Draagkracht van de man

30. De man heeft met betrekking tot zijn draagkracht een berekening overgelegd (productie 5 bij brief van 12 juli 2016).
31. Nu de man geen inzicht heeft verstrekt in zijn draagkracht gaat het hof ervan uit dat de man de door rechtbank vastgestelde alimentatie kan voldoen.
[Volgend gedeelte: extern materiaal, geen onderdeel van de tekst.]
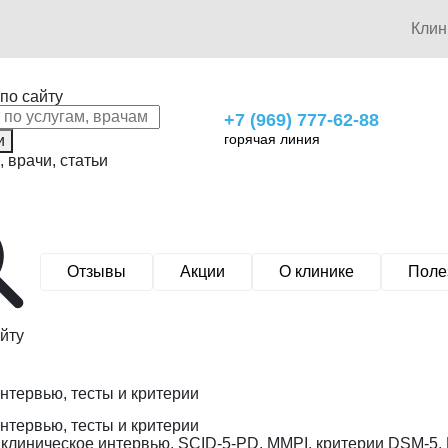
Кли
по сайту
+7 (969) 777-62-88
горячая линия
и
, врачи, статьи
Отзывы
Акции
О клинике
Поле
йту
интервью, тесты и критерии
интервью, тесты и критерии
 клиническое интервью, SCID-5-PD, MMPI, критерии DSM-5.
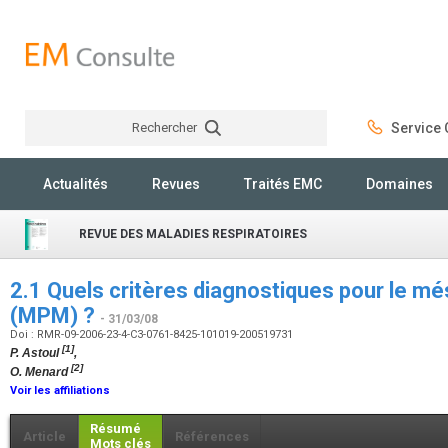
Rechercher
Service C
Rechercher
Actualités
Revues
Traités EMC
Domaines
REVUE DES MALADIES RESPIRATOIRES
2.1 Quels critères diagnostiques pour le mé
(MPM) ?
- 31/03/08
Doi : RMR-09-2006-23-4-C3-0761-8425-101019-200519731
[1]
P. Astoul
,
[2]
O. Menard
Voir les affiliations
Résumé
Article
Références
Mots clés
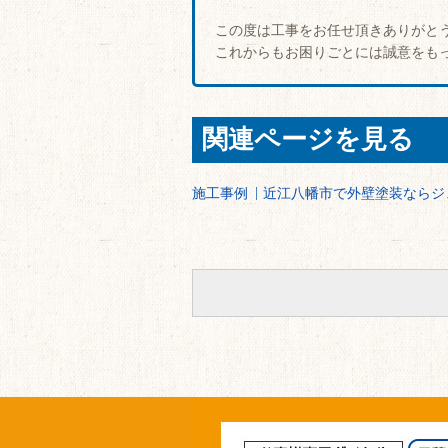
この度は工事をお任せ頂きありがと
これからもお困りごとには誠意をも
関連ページを見る
施工事例
近江八幡市で外壁塗装ならジ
Het hof verwijst hiervoor naar hetgeen het hof hiervoor met betrekking tot de draagkracht van de man ten aanzien van de kinderalimentatie heeft overwogen.
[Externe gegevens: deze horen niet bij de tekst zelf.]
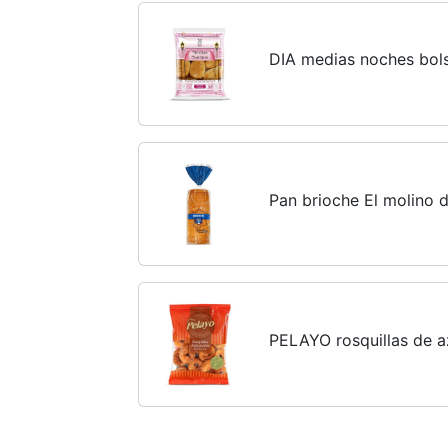
DIA medias noches bol
Pan brioche El molino 
PELAYO rosquillas de a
32. Het hof zal de bestreden beschikking in zoverre dan ook bekrachtigen.

Proceskosten

33. Gelet op de familierechtelijke aard van de procedure zal het hof de proceskosten in beide instanties compenseren.
BESLISSING OP HET HOGER BEROEP
Het hof:
verklaart de man niet-ontvankelijk in zijn verzoek in hoger beroep, voor zover dit ziet op de wijziging van de hoofdverblijfplaats van de minderjarige;
bekrachtigt de bestreden beschikking voor zover deze de bijdrage in de kosten van verzorging en opvoeding ten behoeve van de minderjarige en de uitkering tot levensonderhoud voor de vrouw betreft;
compenseert de proceskosten in hoger beroep in die zin dat iedere partij de eigen kosten draagt;
wijst af het in hoger beroep meer of anders verzochte.
Deze beschikking is gegeven door mrs. E.A. Mink, A.N. Labohm en L.N.A. van Veen, bijgestaan door mr. P.E.C.M. Wittich-de Ridder als griffier, en uitgesproken ter openbare terechtzitting van 14 september 2016.